» **Task brief**
Starting at the line that contains "(348, 158) none", reproduce only the lines through the end of the data, exactly, including both the first and the last; skip the pictures.

+ + +

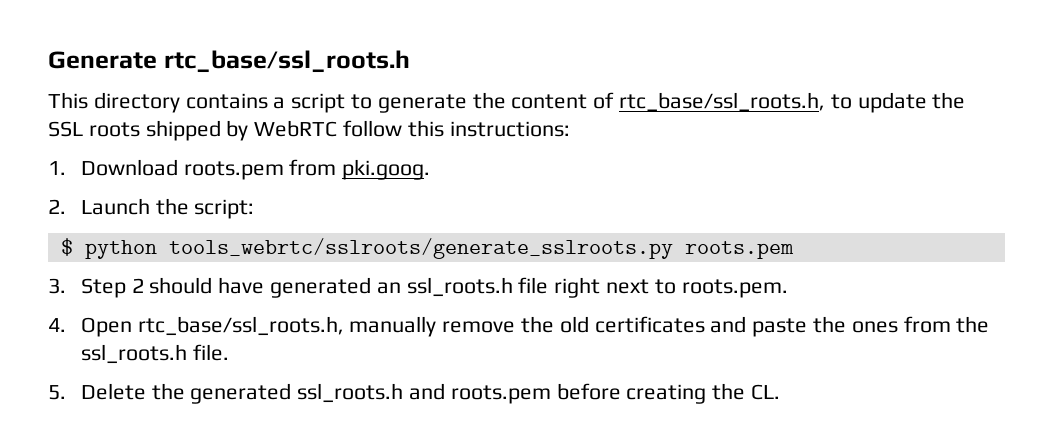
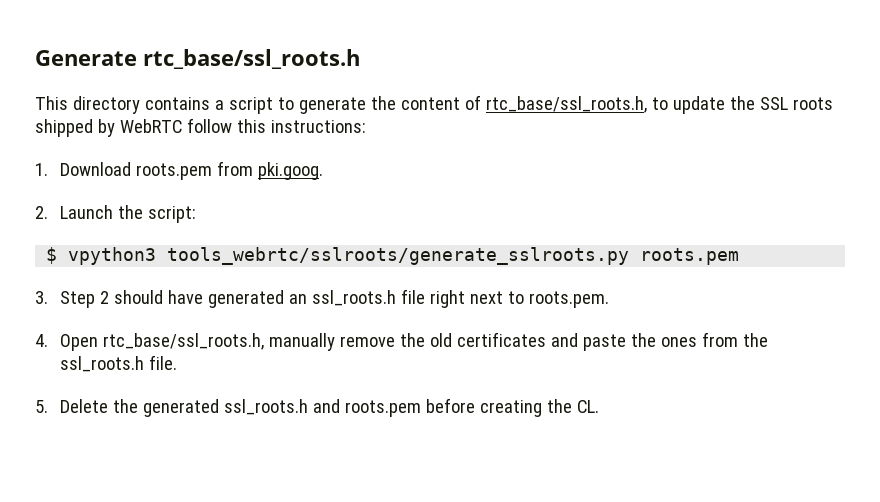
[84,240,157,259] python -> [68,247,157,265] vpython3

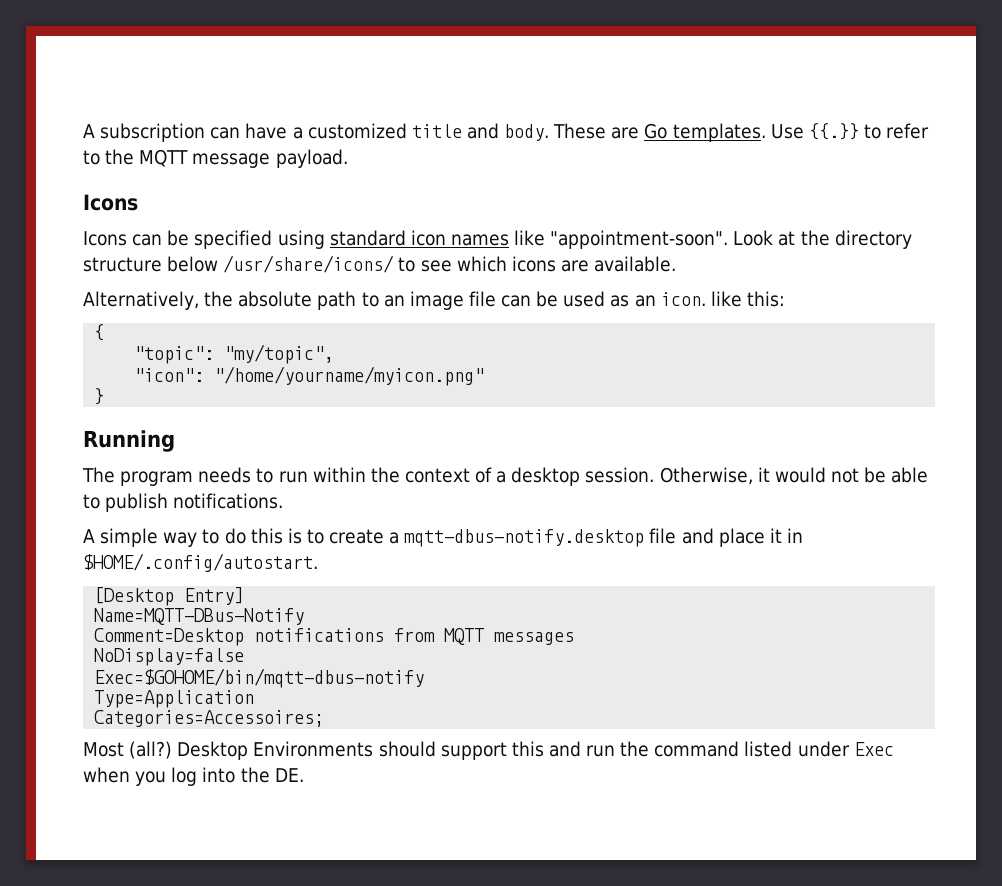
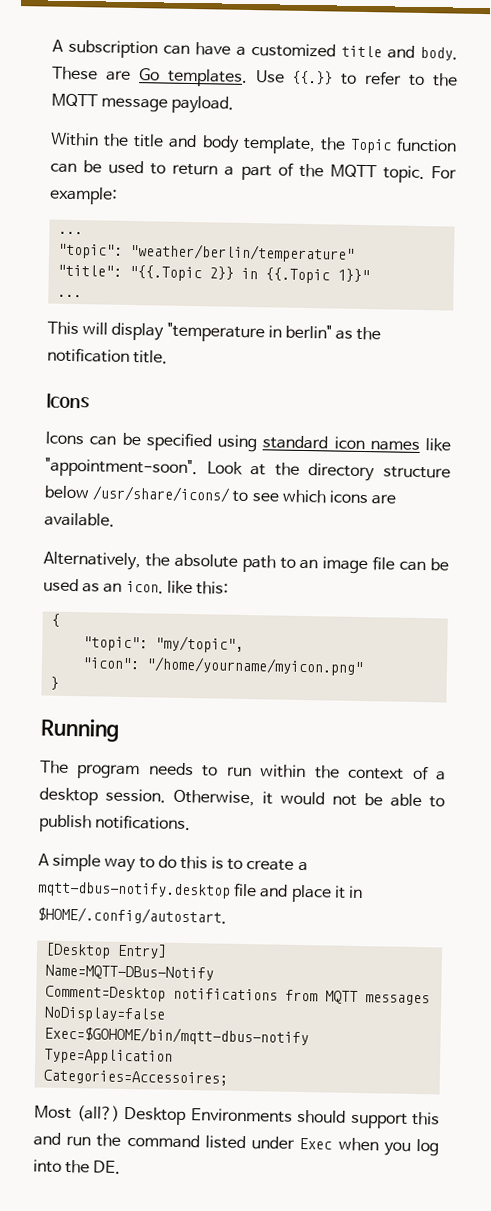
(348, 158) none -> [50,132,457,155] [50,160,457,184] [49,186,118,205] [58,231,84,235] [57,242,356,263] [57,264,371,284] [57,294,83,298] [47,321,382,343] [47,347,169,364] // Within the title and body template, the Topic function can be used to return a part of the MQTT topic. For example: // ... // "topic": "weather/berlin/temperature" // "title": "{{.Topic 2}} in {{.Topic 1}}" // ... // This will display "temperature in berlin" as the notification title.

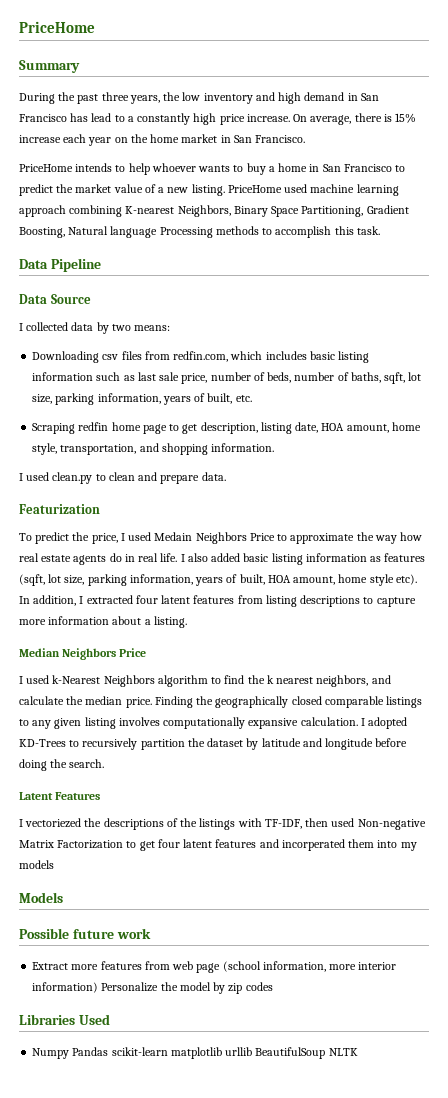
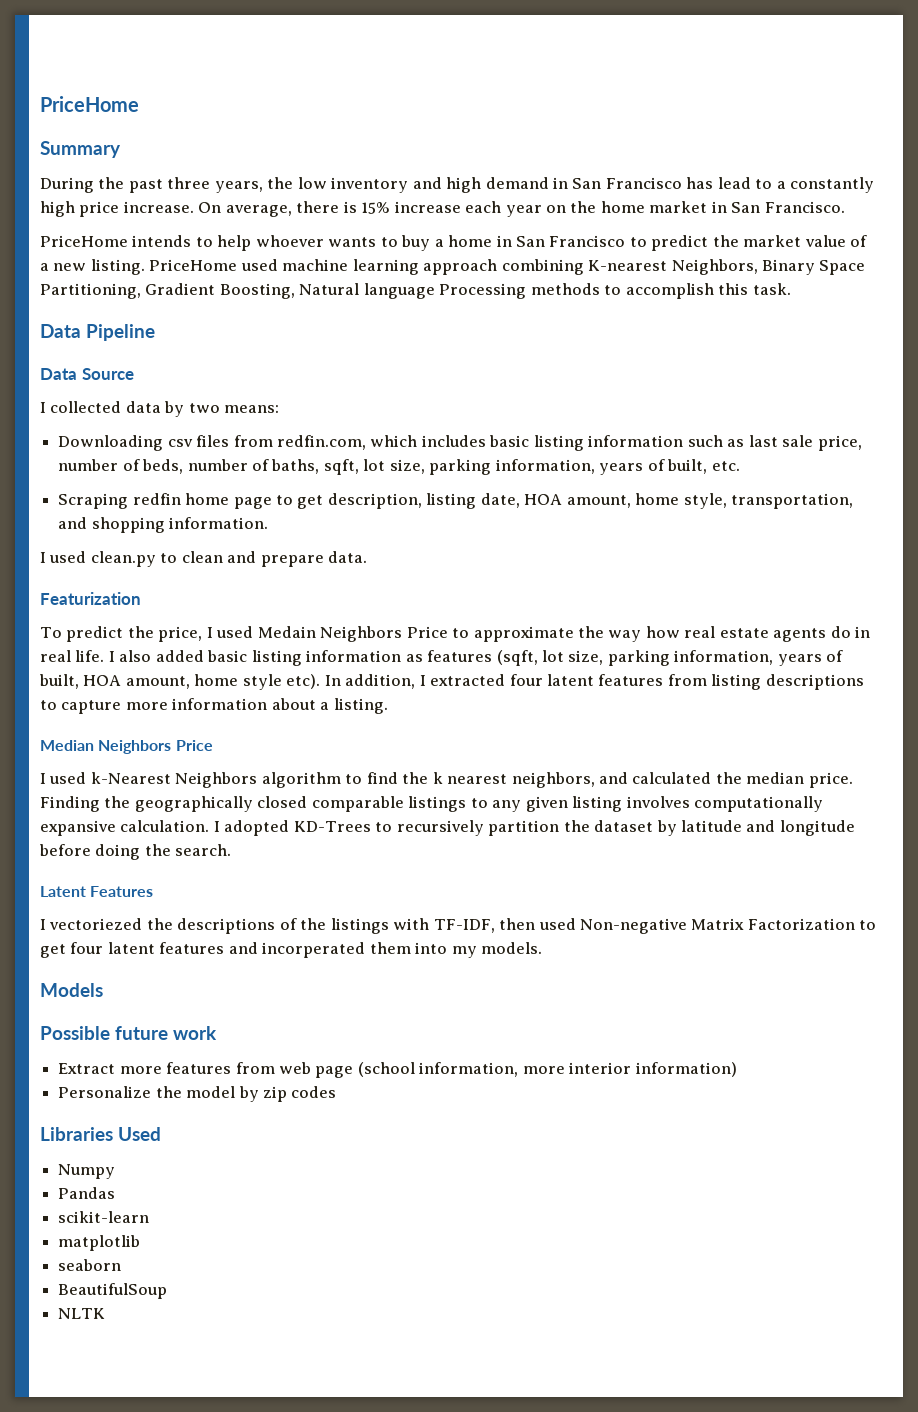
[19,696,64,705] calculate -> [632,772,712,784] calculated
[19,860,54,869] models -> [481,942,543,954] models.
(99, 987) none -> (737, 1069) //
(70, 1053) none -> (116, 1171) //
(109, 1051) none -> (116, 1193) //
(168, 1051) none -> (150, 1217) //
[225,1047,253,1056] urllib -> [58,1259,122,1271] // seaborn //
(326, 1053) none -> (168, 1291) //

+ + +

» **Result of this task**
(348, 158) none -> [50,132,457,155] [50,160,457,184] [49,186,118,205] [58,231,84,235] [57,242,356,263] [57,264,371,284] [57,294,83,298] [47,321,382,343] [47,347,169,364] // Within the title and body template, the Topic function can be used to return a part of the MQTT topic. For example: // ... // "topic": "weather/berlin/temperature" // "title": "{{.Topic 2}} in {{.Topic 1}}" // ... // This will display "temperature in berlin" as the notification title.

[19,696,64,705] calculate -> [632,772,712,784] calculated
[19,860,54,869] models -> [481,942,543,954] models.
(99, 987) none -> (737, 1069) //
(70, 1053) none -> (116, 1171) //
(109, 1051) none -> (116, 1193) //
(168, 1051) none -> (150, 1217) //
[225,1047,253,1056] urllib -> [58,1259,122,1271] // seaborn //
(326, 1053) none -> (168, 1291) //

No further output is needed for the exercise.